■ The problem: Print all of the data exactly, with no line missing.

BEGIN

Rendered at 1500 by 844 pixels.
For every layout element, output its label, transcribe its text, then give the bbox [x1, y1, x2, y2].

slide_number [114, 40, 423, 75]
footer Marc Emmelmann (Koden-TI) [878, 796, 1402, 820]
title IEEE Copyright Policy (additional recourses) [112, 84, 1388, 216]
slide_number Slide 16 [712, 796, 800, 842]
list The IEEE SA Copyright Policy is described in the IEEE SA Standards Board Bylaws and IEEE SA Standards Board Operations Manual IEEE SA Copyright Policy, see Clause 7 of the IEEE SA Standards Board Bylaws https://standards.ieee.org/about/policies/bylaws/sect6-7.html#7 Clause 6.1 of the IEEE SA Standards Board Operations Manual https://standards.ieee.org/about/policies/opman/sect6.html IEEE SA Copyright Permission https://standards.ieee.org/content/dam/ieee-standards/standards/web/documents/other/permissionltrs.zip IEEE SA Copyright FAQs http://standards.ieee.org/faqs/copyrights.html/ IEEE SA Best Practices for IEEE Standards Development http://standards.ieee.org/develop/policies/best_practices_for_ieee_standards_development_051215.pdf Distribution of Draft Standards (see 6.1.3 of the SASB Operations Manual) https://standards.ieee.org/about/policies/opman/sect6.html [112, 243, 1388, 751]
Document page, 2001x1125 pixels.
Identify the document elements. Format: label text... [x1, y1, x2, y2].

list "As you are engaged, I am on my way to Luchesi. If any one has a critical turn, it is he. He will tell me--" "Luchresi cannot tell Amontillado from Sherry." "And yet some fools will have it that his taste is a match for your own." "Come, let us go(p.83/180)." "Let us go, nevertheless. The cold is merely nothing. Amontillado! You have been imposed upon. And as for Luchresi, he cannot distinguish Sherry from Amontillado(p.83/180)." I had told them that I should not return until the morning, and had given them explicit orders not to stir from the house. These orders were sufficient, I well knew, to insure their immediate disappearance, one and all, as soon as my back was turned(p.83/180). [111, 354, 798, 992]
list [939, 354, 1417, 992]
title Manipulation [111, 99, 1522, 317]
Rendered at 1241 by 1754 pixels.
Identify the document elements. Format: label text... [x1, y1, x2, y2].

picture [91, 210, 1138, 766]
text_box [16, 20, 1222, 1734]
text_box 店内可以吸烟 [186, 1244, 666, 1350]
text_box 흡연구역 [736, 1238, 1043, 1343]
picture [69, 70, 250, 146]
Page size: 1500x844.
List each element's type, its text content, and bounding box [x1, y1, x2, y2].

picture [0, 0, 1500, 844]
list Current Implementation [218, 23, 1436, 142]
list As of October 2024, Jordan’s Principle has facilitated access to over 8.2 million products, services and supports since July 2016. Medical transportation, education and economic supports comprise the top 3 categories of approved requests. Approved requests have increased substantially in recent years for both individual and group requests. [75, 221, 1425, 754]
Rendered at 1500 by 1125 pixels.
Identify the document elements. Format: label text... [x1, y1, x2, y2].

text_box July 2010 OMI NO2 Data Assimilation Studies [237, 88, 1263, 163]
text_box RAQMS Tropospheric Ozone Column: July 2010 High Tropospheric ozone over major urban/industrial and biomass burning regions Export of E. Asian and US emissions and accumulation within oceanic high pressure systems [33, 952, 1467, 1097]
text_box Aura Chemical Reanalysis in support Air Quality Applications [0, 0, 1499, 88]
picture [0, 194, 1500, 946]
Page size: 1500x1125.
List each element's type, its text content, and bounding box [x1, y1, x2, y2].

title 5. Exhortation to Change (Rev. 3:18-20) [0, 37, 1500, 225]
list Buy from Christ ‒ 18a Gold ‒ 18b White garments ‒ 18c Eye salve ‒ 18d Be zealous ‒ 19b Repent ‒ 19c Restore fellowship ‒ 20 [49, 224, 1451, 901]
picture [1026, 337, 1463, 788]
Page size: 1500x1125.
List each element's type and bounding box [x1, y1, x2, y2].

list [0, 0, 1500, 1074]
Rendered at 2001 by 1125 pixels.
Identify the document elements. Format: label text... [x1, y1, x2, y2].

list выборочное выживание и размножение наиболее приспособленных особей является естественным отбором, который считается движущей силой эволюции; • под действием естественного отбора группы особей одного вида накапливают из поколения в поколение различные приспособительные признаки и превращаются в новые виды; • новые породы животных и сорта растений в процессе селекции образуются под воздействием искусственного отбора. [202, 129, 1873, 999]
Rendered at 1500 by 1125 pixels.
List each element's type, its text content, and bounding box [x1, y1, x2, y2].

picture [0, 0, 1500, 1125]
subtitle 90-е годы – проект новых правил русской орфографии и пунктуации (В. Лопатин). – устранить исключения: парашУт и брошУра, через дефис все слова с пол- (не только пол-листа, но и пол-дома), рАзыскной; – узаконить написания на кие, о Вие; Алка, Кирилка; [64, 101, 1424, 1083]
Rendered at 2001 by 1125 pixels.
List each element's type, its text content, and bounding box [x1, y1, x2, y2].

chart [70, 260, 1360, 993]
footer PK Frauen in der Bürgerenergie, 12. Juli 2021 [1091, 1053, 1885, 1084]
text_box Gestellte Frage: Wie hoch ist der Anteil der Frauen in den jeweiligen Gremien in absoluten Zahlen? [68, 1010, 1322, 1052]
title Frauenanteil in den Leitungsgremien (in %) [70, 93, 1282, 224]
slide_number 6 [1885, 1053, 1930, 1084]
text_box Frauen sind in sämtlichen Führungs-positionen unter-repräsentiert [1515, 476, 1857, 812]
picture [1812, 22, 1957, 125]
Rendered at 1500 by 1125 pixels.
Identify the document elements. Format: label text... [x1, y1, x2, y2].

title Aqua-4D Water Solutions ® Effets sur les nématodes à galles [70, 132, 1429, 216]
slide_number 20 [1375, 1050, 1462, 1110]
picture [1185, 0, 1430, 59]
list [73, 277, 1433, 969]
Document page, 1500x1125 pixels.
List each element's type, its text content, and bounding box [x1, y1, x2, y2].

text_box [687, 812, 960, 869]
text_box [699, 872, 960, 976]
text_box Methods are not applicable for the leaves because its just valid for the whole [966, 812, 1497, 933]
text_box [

END

■ Answer space:
Rendered at 1500 by 844 pixels.
For every layout element, output its label, transcribe its text, then give the bbox [x1, y1, x2, y2].

slide_number [114, 40, 423, 75]
footer Marc Emmelmann (Koden-TI) [878, 796, 1402, 820]
title IEEE Copyright Policy (additional recourses) [112, 84, 1388, 216]
slide_number Slide 16 [712, 796, 800, 842]
list The IEEE SA Copyright Policy is described in the IEEE SA Standards Board Bylaws and IEEE SA Standards Board Operations Manual IEEE SA Copyright Policy, see Clause 7 of the IEEE SA Standards Board Bylaws https://standards.ieee.org/about/policies/bylaws/sect6-7.html#7 Clause 6.1 of the IEEE SA Standards Board Operations Manual https://standards.ieee.org/about/policies/opman/sect6.html IEEE SA Copyright Permission https://standards.ieee.org/content/dam/ieee-standards/standards/web/documents/other/permissionltrs.zip IEEE SA Copyright FAQs http://standards.ieee.org/faqs/copyrights.html/ IEEE SA Best Practices for IEEE Standards Development http://standards.ieee.org/develop/policies/best_practices_for_ieee_standards_development_051215.pdf Distribution of Draft Standards (see 6.1.3 of the SASB Operations Manual) https://standards.ieee.org/about/policies/opman/sect6.html [112, 243, 1388, 751]
Document page, 2001x1125 pixels.
Identify the document elements. Format: label text... [x1, y1, x2, y2].

list "As you are engaged, I am on my way to Luchesi. If any one has a critical turn, it is he. He will tell me--" "Luchresi cannot tell Amontillado from Sherry." "And yet some fools will have it that his taste is a match for your own." "Come, let us go(p.83/180)." "Let us go, nevertheless. The cold is merely nothing. Amontillado! You have been imposed upon. And as for Luchresi, he cannot distinguish Sherry from Amontillado(p.83/180)." I had told them that I should not return until the morning, and had given them explicit orders not to stir from the house. These orders were sufficient, I well knew, to insure their immediate disappearance, one and all, as soon as my back was turned(p.83/180). [111, 354, 798, 992]
list [939, 354, 1417, 992]
title Manipulation [111, 99, 1522, 317]
Rendered at 1241 by 1754 pixels.
Identify the document elements. Format: label text... [x1, y1, x2, y2].

picture [91, 210, 1138, 766]
text_box [16, 20, 1222, 1734]
text_box 店内可以吸烟 [186, 1244, 666, 1350]
text_box 흡연구역 [736, 1238, 1043, 1343]
picture [69, 70, 250, 146]
Page size: 1500x844.
List each element's type, its text content, and bounding box [x1, y1, x2, y2].

picture [0, 0, 1500, 844]
list Current Implementation [218, 23, 1436, 142]
list As of October 2024, Jordan’s Principle has facilitated access to over 8.2 million products, services and supports since July 2016. Medical transportation, education and economic supports comprise the top 3 categories of approved requests. Approved requests have increased substantially in recent years for both individual and group requests. [75, 221, 1425, 754]
Rendered at 1500 by 1125 pixels.
Identify the document elements. Format: label text... [x1, y1, x2, y2].

text_box July 2010 OMI NO2 Data Assimilation Studies [237, 88, 1263, 163]
text_box RAQMS Tropospheric Ozone Column: July 2010 High Tropospheric ozone over major urban/industrial and biomass burning regions Export of E. Asian and US emissions and accumulation within oceanic high pressure systems [33, 952, 1467, 1097]
text_box Aura Chemical Reanalysis in support Air Quality Applications [0, 0, 1499, 88]
picture [0, 194, 1500, 946]
Page size: 1500x1125.
List each element's type, its text content, and bounding box [x1, y1, x2, y2].

title 5. Exhortation to Change (Rev. 3:18-20) [0, 37, 1500, 225]
list Buy from Christ ‒ 18a Gold ‒ 18b White garments ‒ 18c Eye salve ‒ 18d Be zealous ‒ 19b Repent ‒ 19c Restore fellowship ‒ 20 [49, 224, 1451, 901]
picture [1026, 337, 1463, 788]
Page size: 1500x1125.
List each element's type and bounding box [x1, y1, x2, y2].

list [0, 0, 1500, 1074]
Rendered at 2001 by 1125 pixels.
Identify the document elements. Format: label text... [x1, y1, x2, y2].

list выборочное выживание и размножение наиболее приспособленных особей является естественным отбором, который считается движущей силой эволюции; • под действием естественного отбора группы особей одного вида накапливают из поколения в поколение различные приспособительные признаки и превращаются в новые виды; • новые породы животных и сорта растений в процессе селекции образуются под воздействием искусственного отбора. [202, 129, 1873, 999]
Rendered at 1500 by 1125 pixels.
List each element's type, its text content, and bounding box [x1, y1, x2, y2].

picture [0, 0, 1500, 1125]
subtitle 90-е годы – проект новых правил русской орфографии и пунктуации (В. Лопатин). – устранить исключения: парашУт и брошУра, через дефис все слова с пол- (не только пол-листа, но и пол-дома), рАзыскной; – узаконить написания на кие, о Вие; Алка, Кирилка; [64, 101, 1424, 1083]
Rendered at 2001 by 1125 pixels.
List each element's type, its text content, and bounding box [x1, y1, x2, y2].

chart [70, 260, 1360, 993]
footer PK Frauen in der Bürgerenergie, 12. Juli 2021 [1091, 1053, 1885, 1084]
text_box Gestellte Frage: Wie hoch ist der Anteil der Frauen in den jeweiligen Gremien in absoluten Zahlen? [68, 1010, 1322, 1052]
title Frauenanteil in den Leitungsgremien (in %) [70, 93, 1282, 224]
slide_number 6 [1885, 1053, 1930, 1084]
text_box Frauen sind in sämtlichen Führungs-positionen unter-repräsentiert [1515, 476, 1857, 812]
picture [1812, 22, 1957, 125]
Rendered at 1500 by 1125 pixels.
Identify the document elements. Format: label text... [x1, y1, x2, y2].

title Aqua-4D Water Solutions ® Effets sur les nématodes à galles [70, 132, 1429, 216]
slide_number 20 [1375, 1050, 1462, 1110]
picture [1185, 0, 1430, 59]
list [73, 277, 1433, 969]
Document page, 1500x1125 pixels.
List each element's type, its text content, and bounding box [x1, y1, x2, y2].

text_box [687, 812, 960, 869]
text_box [699, 872, 960, 976]
text_box Methods are not applicable for the leaves because its just valid for the whole [966, 812, 1497, 933]
text_box [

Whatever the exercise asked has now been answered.